When then President Obama took executive actions to keep the health care law working, Congressional Republicans decried them as “executive overreach”. But now that President Trump is using executive actions to cripple the health care law, most of these same Republicans are celebrating Trump’s actions, including Senator Dean Heller.

Congress can override the White House, but will they?

Now that the Trump Administration is all in to do by executive fiat what it couldn’t convince Congress to pass, Congress must decide whether it will simply allow this to happen.

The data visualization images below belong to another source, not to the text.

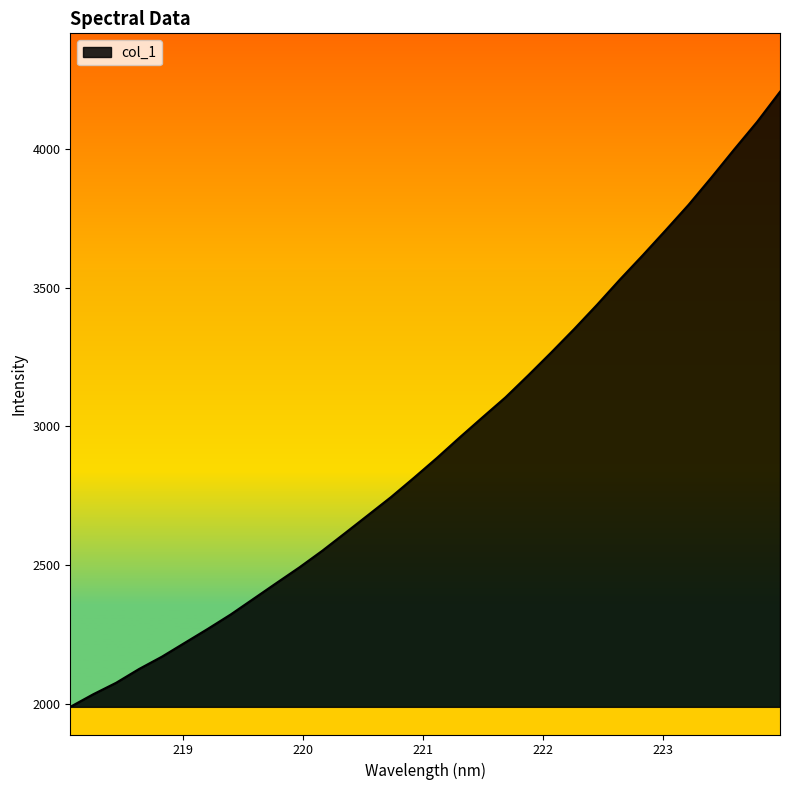

What is the difference between the maximum and minimum values?

2214.1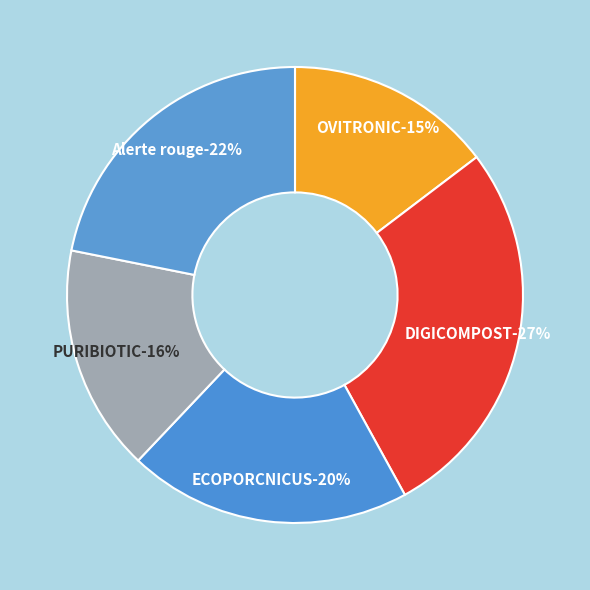

Is DIGICOMPOST the majority of the pie?

No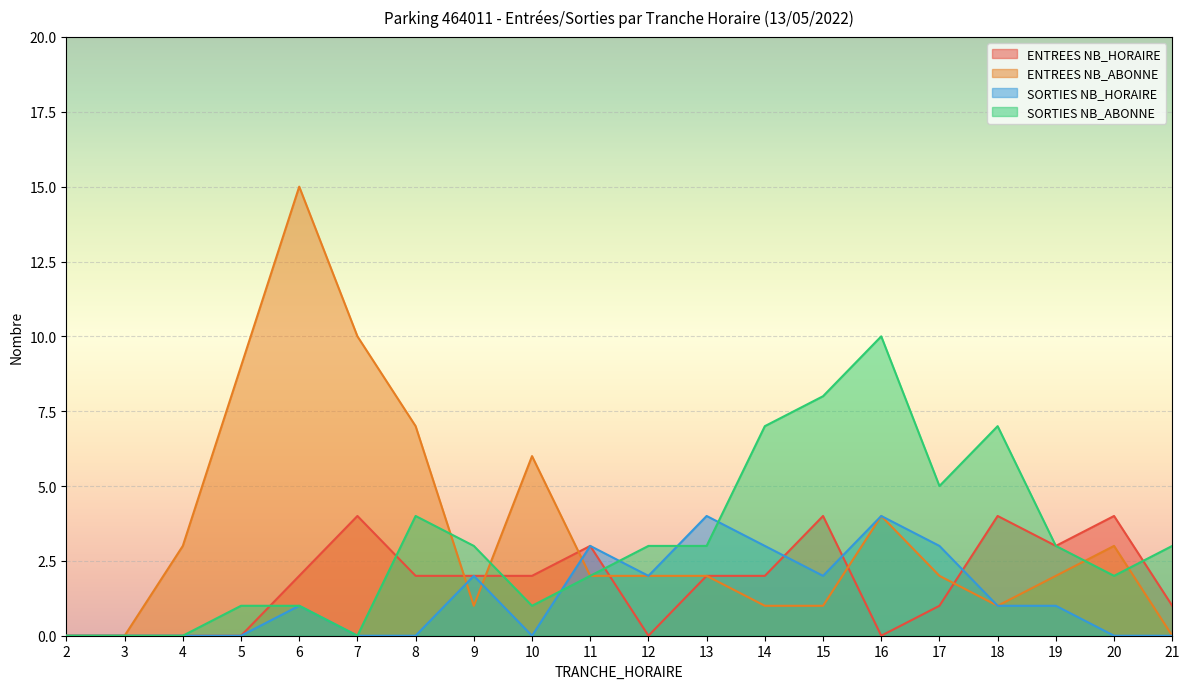

Rank the categories by ENTREES NB_ABONNE value from lowest to highest.

2, 3, 21, 9, 14, 15, 18, 11, 12, 13, 17, 19, 4, 20, 16, 10, 8, 5, 7, 6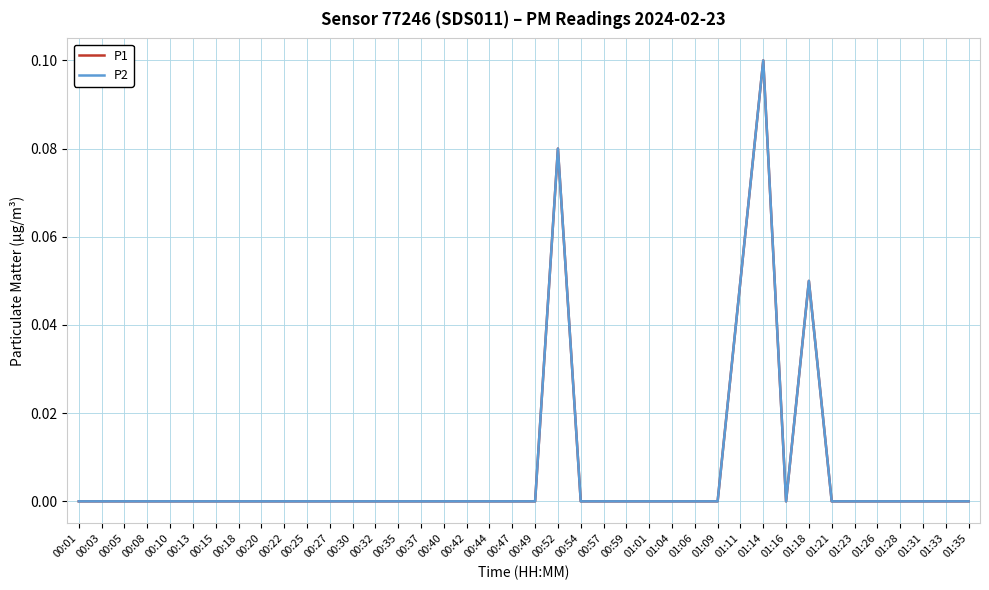

At 01:01, list the series in order from largest to smallest.

P1, P2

Even some Republicans, such as Governor Brian Sandoval (R) and Senator Susan Collins (R-Maine), have explicitly condemned Trump’s actions and urged Congress to pass bipartisan legislation to stabilize the insurance market.

After the July Trumpcare attempt failed, Senator Lamar Alexander (R-Tennessee) joined with Senator Patty Murray (D-Washington) to begin negotiations on a bipartisan proposal to prevent the kind of “health care death spiral” that Trump is trying to orchestrate now. This proposal was abandoned last month, when Senate Republican leaders opted instead to pursue the very Trumpcare bill that Senator Heller co-sponsored.

The White House is already trying to stop any new Alexander-Murray negotiations in Congress, but Congress has no obligation to follow Trump’s marching orders. Heller and his colleagues can strengthen the health care law and stabilize the insurance market if they want to. It’s up to them to answer the question of whether they want to.